Le secteur de la pêche en Guyane est sinistré. Pour la pêche côtière, sur 130 bateaux enregistrés, seuls vingt-cinq sont en état de naviguer ; pour la pêche crevettière, il ne reste aujourd'hui que cinq bateaux en opération, alors que la Guyane était le troisième port français dans les années 1980. En conséquence, la majorité du poisson consommé aujourd'hui en Guyane est importée, ce qui est totalement aberrant puisqu'elle exportait avant jusqu'à 70 % de sa production. D'ailleurs, les eaux guyanaises sont toujours poissonneuses : des bateaux viennent illégalement y pêcher, parfois de très loin.

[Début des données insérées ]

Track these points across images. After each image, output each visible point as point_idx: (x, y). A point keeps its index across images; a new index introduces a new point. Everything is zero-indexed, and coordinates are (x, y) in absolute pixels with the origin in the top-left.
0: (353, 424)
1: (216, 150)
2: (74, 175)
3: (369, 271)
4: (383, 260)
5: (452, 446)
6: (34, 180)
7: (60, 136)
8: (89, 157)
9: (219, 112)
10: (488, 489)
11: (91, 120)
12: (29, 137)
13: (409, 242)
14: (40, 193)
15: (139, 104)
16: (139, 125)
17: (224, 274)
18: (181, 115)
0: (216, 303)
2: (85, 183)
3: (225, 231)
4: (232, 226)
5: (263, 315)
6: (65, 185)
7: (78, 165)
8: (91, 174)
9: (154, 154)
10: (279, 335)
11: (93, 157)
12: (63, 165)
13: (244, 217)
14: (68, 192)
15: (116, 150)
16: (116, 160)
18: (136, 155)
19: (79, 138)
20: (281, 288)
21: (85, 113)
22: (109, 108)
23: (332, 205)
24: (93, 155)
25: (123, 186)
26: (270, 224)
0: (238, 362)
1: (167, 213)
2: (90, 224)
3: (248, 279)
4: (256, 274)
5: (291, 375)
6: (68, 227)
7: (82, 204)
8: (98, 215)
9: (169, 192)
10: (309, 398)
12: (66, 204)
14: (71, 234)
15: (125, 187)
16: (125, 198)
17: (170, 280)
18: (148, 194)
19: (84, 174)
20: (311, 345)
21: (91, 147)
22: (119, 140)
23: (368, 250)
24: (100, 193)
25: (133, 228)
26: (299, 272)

Le poisson considéré comme importé par la Guyane est souvent pêché directement dans les eaux guyanaises mais par des navires battant pavillon étranger sous licences européennes. Ce poisson pêché dans la zone économique exclusive (ZEE) guyanaise est tout de même taxé à hauteur de 15 % !
Il est donc urgent de reconsidérer l'article 4 du règlement portant ouverture et mode de gestion de contingents tarifaires autonomes de l'Union européenne pour certains produits de la pêche pour la période 2021-2023. À défaut, une reconduction en 2024 de ce règlement dans les mêmes termes signera à coup sûr la mort de la filière guyanaise. Par ailleurs, l'approvisionnement étant en grande partie réalisé par des bateaux vénézuéliens, les accords bilatéraux historiques entre la France et le Venezuela au sujet de la pêche en Guyane, supprimés depuis le début des années 2000, doivent être rétablis. Il y va de la survie des circuits guyanais de transformation.
Parmi les difficultés rencontrées par le secteur de la pêche en Guyane, on compte depuis plus de trois ans le blocage administratif des dossiers de régularisation des marins pêcheurs étrangers. En effet, ces professionnels, qui travaillent depuis des années en Guyane, ne voient pas leur titre de séjour reconduit, ce qui génère un manque cruel de main-d'œuvre et une chute drastique des débarquements de poisson, avec des répercussions sur l'ensemble de la filière qui se retrouve ainsi fortement ralentie.
En outre, la flottille côtière, obsolète, est dans l'incapacité d'exercer. À cet égard, les entreprises du secteur ont sollicité le rachat de navires d'occasion, notamment de ceux qui sont voués à la destruction à la suite du Brexit, mais elles ont reçu une fin de non-recevoir. Quel gaspillage ! Le comble de l'aberration est que l'attribution des subventions pour le renouvellement et l'évolution de la flotte est conditionnée à une évaluation préalable des ressources, mais l'Institut français de recherche pour l'exploitation de la mer (Ifremer), chargé de cette évaluation, est incapable de la réaliser.
Vous le constatez, la situation catastrophique de la pêche en Guyane tient à des raisons variées. Cependant, il est possible de résoudre tous ces problèmes grâce à une réelle volonté politique et une bonne coordination interministérielle. La présente interpellation, qui n'est pas la première, doit être la dernière ! Les réunions entre l'autorité territoriale et les différents ministères devraient déjà avoir trouvé des solutions sur ces points ; aurait-on manqué de méthode ? Si le Gouvernement a réellement l'ambition et la volonté de sortir la pêche guyanaise de l'ornière, il est grand temps qu'il le démontre en levant sans plus tarder l'ensemble des freins normatifs et réglementaires qui briment cette industrie locale.